Алисе, жена Юхана номер один, была слабой.
Мы с Алисе были похожи, говорил Юхан. Мы оскорбляли друг друга.
А что касается лжи Май, то, как уже было сказано, она не имела никакого значения.
Однажды давным-давно Май вечерним поездом уехала в Гётеборг. Ее пригласили выступить на скандинавском семинаре педиатров с докладом о коликах у грудных детей. Три дня без Май, подумал Юхан. Даже мысль о том, что ее не будет так долго, была для него невыносима. Когда дверь за ней закрылась, Юхан сидел в их квартире на улице Якоба Аалса и катал по столу катушку ниток. Дело было в пятницу вечером, и он думал, не поехать ли ему на их вэрмландскую дачу. Лучше уж сидеть одному на даче, чем в городе. Там он, по крайней мере, может поговорить с деревьями. Он продолжал теребить катушку. Затем сказал вслух самому себе:
— Май умеет шить.
А затем прибавил еще громче:
— А Алисе шить не умела. Алисе умела только ругаться на меня. И считать деньги. Это у нее получалось!
Юхан обвел взглядом пустую квартиру. Ему показалось, что где-то в углу раздался смех.

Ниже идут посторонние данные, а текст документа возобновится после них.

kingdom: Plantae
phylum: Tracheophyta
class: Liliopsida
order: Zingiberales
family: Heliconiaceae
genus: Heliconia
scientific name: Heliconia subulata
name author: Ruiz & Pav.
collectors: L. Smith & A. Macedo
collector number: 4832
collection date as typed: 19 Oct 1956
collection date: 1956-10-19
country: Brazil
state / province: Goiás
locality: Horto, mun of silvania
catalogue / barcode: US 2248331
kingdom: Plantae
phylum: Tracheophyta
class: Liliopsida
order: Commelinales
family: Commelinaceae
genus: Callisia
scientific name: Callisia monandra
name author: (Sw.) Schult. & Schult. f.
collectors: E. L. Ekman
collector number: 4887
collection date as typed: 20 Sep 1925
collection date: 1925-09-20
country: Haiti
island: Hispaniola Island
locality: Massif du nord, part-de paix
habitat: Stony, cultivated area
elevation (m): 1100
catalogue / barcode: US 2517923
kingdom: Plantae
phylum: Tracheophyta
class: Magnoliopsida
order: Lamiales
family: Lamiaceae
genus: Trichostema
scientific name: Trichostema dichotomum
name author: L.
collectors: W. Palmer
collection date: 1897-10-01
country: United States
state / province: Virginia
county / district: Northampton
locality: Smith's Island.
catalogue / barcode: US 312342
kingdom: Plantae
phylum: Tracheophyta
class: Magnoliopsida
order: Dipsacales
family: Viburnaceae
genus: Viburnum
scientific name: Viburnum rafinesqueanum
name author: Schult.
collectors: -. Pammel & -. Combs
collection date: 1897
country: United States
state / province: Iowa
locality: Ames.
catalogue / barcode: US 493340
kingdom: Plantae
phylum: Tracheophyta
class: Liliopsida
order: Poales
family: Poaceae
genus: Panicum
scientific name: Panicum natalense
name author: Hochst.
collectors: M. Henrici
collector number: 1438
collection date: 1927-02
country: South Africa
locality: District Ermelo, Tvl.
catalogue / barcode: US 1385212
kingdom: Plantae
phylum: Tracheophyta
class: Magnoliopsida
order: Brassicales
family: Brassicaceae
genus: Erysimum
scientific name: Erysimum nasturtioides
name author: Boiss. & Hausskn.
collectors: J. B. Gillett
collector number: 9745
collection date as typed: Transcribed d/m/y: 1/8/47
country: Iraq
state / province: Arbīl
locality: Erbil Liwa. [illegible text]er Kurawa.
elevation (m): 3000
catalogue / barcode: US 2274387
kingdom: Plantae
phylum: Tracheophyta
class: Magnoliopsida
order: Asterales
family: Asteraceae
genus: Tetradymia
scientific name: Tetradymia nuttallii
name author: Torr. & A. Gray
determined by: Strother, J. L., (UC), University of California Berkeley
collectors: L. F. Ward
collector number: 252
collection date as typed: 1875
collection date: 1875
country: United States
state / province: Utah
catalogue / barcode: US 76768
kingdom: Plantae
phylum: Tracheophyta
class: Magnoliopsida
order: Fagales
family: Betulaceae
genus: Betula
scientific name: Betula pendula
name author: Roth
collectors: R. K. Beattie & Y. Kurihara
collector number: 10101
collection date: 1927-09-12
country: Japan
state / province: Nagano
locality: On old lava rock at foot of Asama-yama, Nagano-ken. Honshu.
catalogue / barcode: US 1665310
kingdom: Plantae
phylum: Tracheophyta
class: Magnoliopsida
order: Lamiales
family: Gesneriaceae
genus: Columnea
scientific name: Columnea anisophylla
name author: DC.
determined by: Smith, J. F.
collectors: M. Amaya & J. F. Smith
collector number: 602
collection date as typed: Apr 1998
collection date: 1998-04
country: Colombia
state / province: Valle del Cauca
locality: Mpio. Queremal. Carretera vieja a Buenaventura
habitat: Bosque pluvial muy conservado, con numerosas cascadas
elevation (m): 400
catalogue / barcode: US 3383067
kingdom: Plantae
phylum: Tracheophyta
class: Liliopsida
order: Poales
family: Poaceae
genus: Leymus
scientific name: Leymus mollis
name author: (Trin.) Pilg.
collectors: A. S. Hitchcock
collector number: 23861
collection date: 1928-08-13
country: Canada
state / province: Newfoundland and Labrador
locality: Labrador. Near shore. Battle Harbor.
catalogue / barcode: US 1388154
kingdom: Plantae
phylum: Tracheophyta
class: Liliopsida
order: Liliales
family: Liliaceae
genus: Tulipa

— Алисе, это ты! — прошипел он. — Решила меня навестить!
Он снова услышал смех.
— Ведьма! — пробормотал он.
Был поздний вечер, и Юхан знал, что раз он произносит имя своей жены номер один и пытается с ней заговорить, значит, он близок к отчаянию. Поэтому он решил, что ехать на дачу в Вэрмланд не стоит. Нет, не стоит. Завтра рано утром он поедет в Гётеборг, чтобы сделать сюрприз Май.
Сюрпризы никого еще до добра не доводили.
Юхан был принципиальным противником сюрпризов вообще. А к собственным принципам надо относиться со всей серьезностью. Ничего хорошего в его затее поехать в Гётеборг, чтобы удивить Май, не было. Они и не встретились там, Май даже не узнала о том, что Юхан к ней приезжал. И не узнала об этом никогда. Даже после его смерти. Наверное, она позабыла об этом семинаре. Если бы Юхан, к примеру, на смертном одре спросил ее: «Май, ты помнишь, как семнадцать лет назад ты ездила на поезде в Гётеборг, чтобы выступить с докладом о коликах у грудных детей?» — она бы наморщила лоб и покачала бы головой. Память у Май была неважная. Лучшее, что можно было сказать о ее памяти, — это то, что она была избирательной. Май помнила то, что считала нужным помнить, а об остальном забывала. Юхан полагал, что в этом кроется одна из причин ее уверенности в себе, и поэтому он, не уверенный в себе человек, может на нее опереться. Май попросту забывала то, что помнить не имело смысла. А Юхан помнил. Юхан ничего не забывал. Иногда он думал о том, что гнойник у него на лице, пролежни, кровоточащие язвы — все, что сочится, ноет, дергает, все, что превращает его тело в непроходимое болото, — это воспоминания о прожитой жизни. В самом конце он впервые, через боль, так тесно приблизился к реальности.